Соловьёв: Вы знаете, весь каст — это, за редким исключением, режиссер. Режиссер у нас потрясающе видит актеров. Что на фильме «Репетиция» собрала из почти никому не известных актеров такой ансамбль, что в «Хорошем мальчике». Где она ее заприметила — это лучше у нее спросить, но ее она первую же пригласила на кастинг, на пробы, мы ее увидели и сразу поняли — это она. Мы поняли, что это она.

Но, чтобы это подтвердить, потом общались еще с огромным количеством актрис, и очень известных, и других, список великолепный. Со всеми ними целовался Семен на пробах, и всем это дико нравилось. Но в Иеве есть вот эта «англичанкность» — легкий акцент и что-то… у меня с англичанками давно такие взаимоотношения. Они немного не от мира сего.
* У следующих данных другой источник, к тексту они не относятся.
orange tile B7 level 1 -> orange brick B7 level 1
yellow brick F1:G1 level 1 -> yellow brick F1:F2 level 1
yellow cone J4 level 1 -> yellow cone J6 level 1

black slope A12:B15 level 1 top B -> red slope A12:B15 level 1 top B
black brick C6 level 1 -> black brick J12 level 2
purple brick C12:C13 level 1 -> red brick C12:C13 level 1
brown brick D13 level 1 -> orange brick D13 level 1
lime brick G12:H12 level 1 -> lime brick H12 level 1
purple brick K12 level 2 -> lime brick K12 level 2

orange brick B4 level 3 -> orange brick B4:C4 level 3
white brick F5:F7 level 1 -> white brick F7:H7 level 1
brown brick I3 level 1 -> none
У нас у одного приятеля, режиссера, и у меня, у многих была такая влюбленность в школе — именно с англичанкой. Что-то в них есть. Может, английский язык придает определенный шарм, может, иняз или педагогический факультет придает это — наверное, они какие-то другие, бог его знает. Да простят меня остальные учителя. В ней эта отрешенность — такая немного «фью-фью-фью» — была.
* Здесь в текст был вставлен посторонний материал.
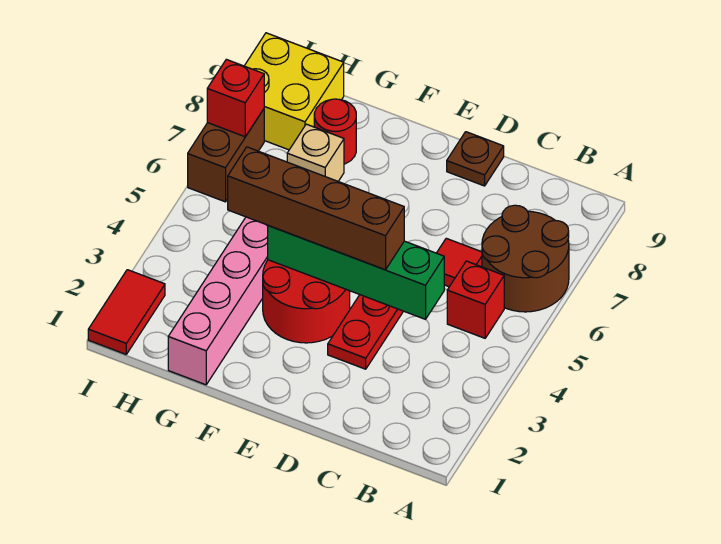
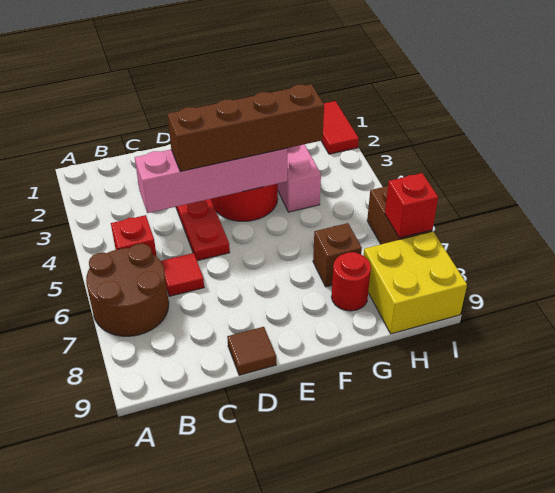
green brick C4:F4 level 2 -> pink brick C4:F4 level 2
brown plate D9 level 1 -> brown tile D9 level 1
tan brick G7 level 1 -> brown brick G7 level 1

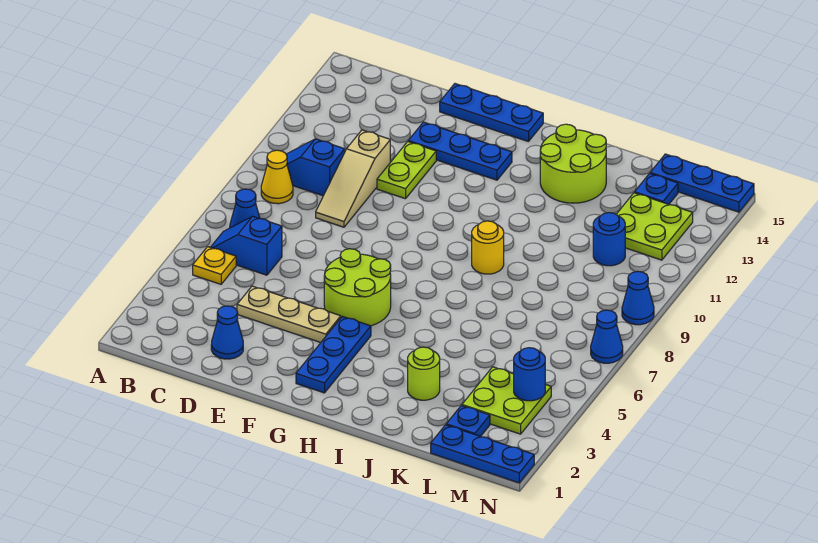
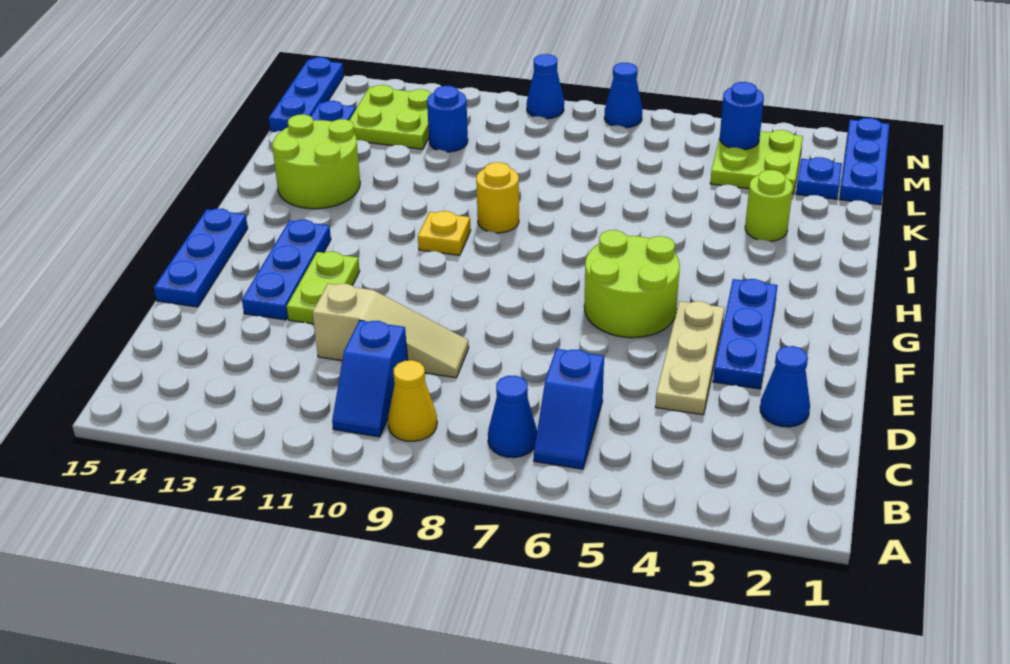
yellow plate B5 level 1 -> yellow plate H10 level 1
lime plate E11:E12 level 1 -> lime plate E12:F12 level 1
blue plate G2:G4 level 1 -> blue plate E3:G3 level 1

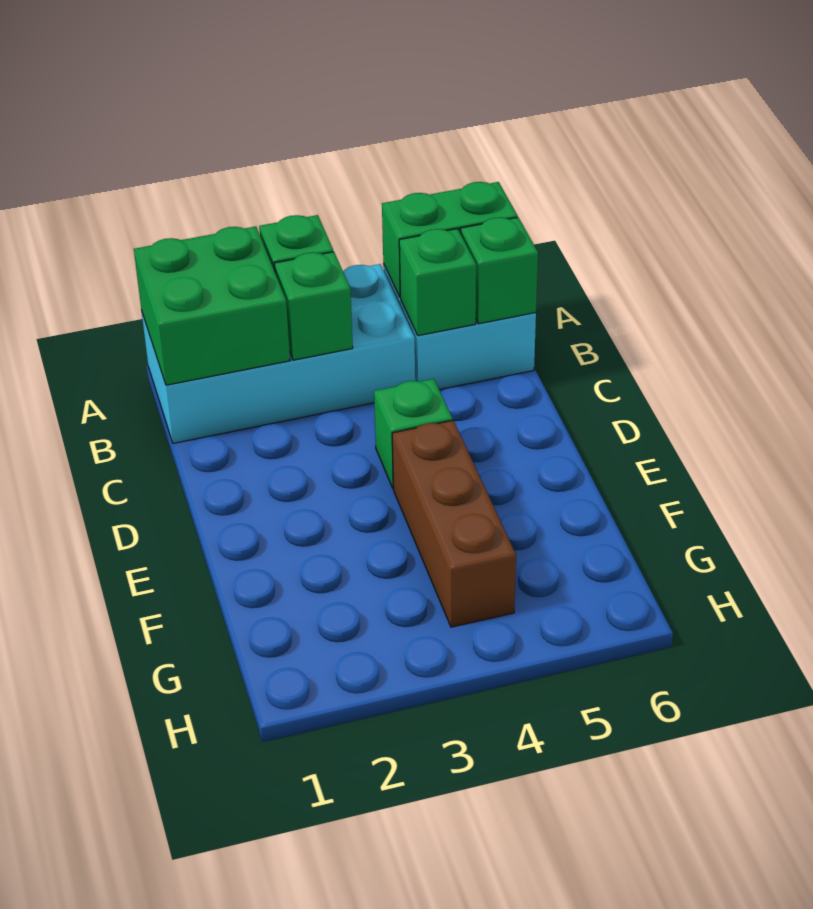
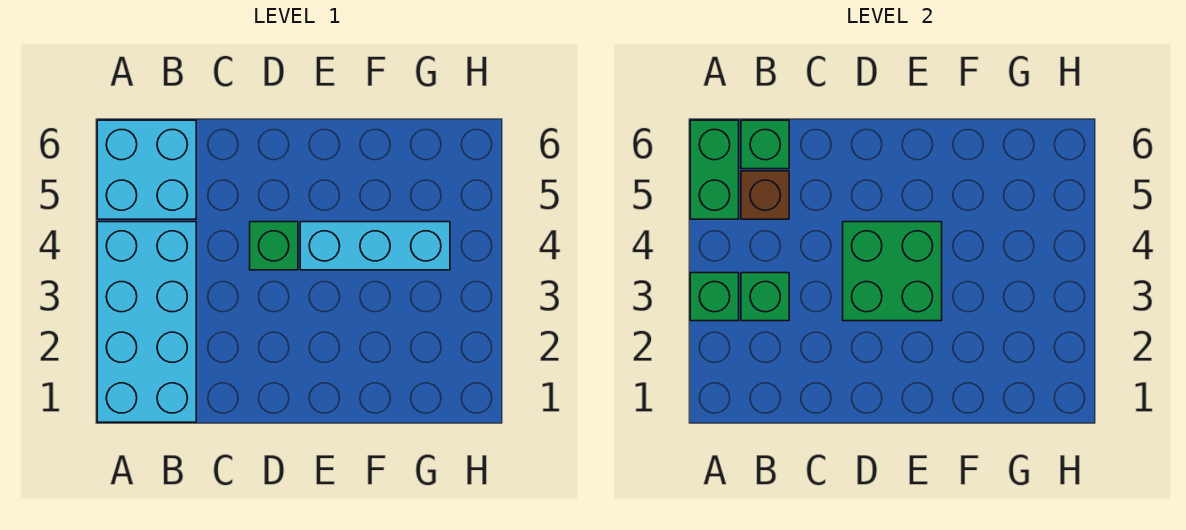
green brick A1:B2 level 2 -> green brick D3:E4 level 2
green brick B5 level 2 -> brown brick B5 level 2
brown brick E4:G4 level 1 -> cyan brick E4:G4 level 1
Пастернак: Ожидаете каких-то вопросов, связанных со скандалом вокруг 57-й школы?

Соловьёв: Стараемся не акцентировать это до проката и потому не ожидаем.

Пастернак: Я не буду вставлять это в интервью.
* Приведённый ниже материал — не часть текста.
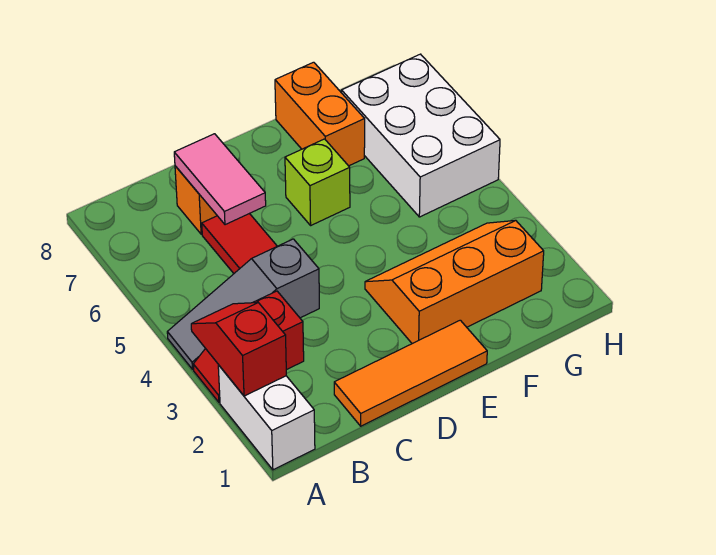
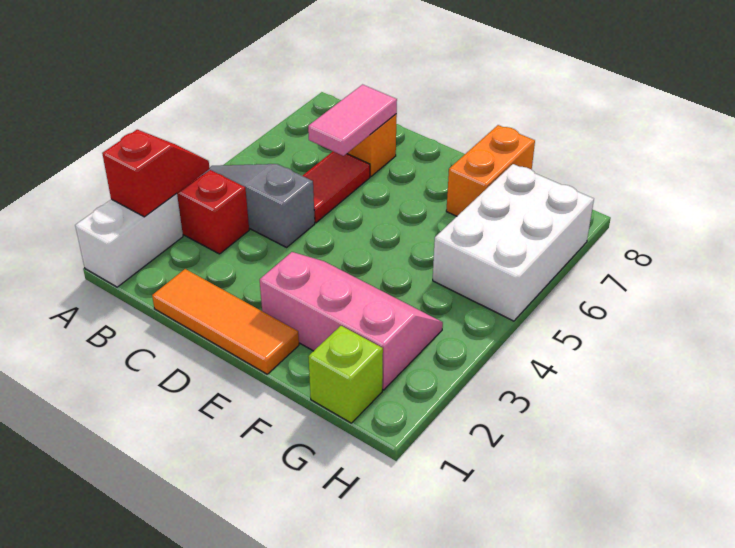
orange slope E2:G3 level 1 top 2 -> pink slope E2:G3 level 1 top 2
lime brick E6 level 1 -> lime brick G1 level 1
Соловьёв: Нет, вы можете это вставлять. Там есть сцена, где Алиса Денисовна говорит: «Есть такое время — past perfect. Это когда что-то случилось и закончилось. Я учительница, ты ученик, все остальное глупо, опасно…» И так далее. Это ключевые слова. Естественно, критики, с которыми мы столкнулись на Кинотавре, видят что-то другое. Меня это поражает: критик видит «А» и не видит «Б».

Пастернак: Это же очень невинная картина.

Соловьёв: Да, тем более, что она настолько невинна, что мы прекрасно знаем и изучили, благодаря дружбе с Андреем Зайцевым, те грабли, на которые можно наступить, как с фильмом «14+», когда Минкульт попал… Я реально видел этот ворох бумаг, который пришел из прокуратуры и из всех общественных организаций, и точно такой же ворох бумаг, являющийся ответом на эти запросы, потому что Минкульт как государственная организация не может не ответить на такие письма. И то, что им пришлось поставить рейтинг 16+ на абсолютно невинный фильм, пропагандирующий любовь, чистые чувства и так далее. Это в нашем-то XXI веке. Это, конечно, дикость абсолютнейшая.

Рецепт один: не вставлять в промо-материалы что-то, что могло бы помочь этим людям зацепиться за эту тему. Эти люди есть, они сидят в интернете, мы даже знаем конкретные группы, где они сидят. У них такой бизнес. У нас другой бизнес. Соответственно, не то, чтобы я против этого или воюю с этим — я просто воспринимаю это как данность и лавирую в сложившейся ситуации.

А так, конечно, это животрепещущая тема, которая была всегда. Это не мы ее придумали. Как будто сейчас какие-то особые времена! Нет. Всегда про это снимали и говорили, и людей некоторых прощали, некоторых сажали. Некоторые умели останавливаться, некоторые — нет. Так что самое главное — мы, по моим ощущениям, очень тонко и правильно с этой темой обошлись в фильме, и взросление этого мальчика прошло, с одной стороны, в очень боевых, с другой — в очень поучительно-комфортных условиях. Можно было бы из этого сценария сделать такую социальщину, что ого-го. Но все заканчивается очень хорошо.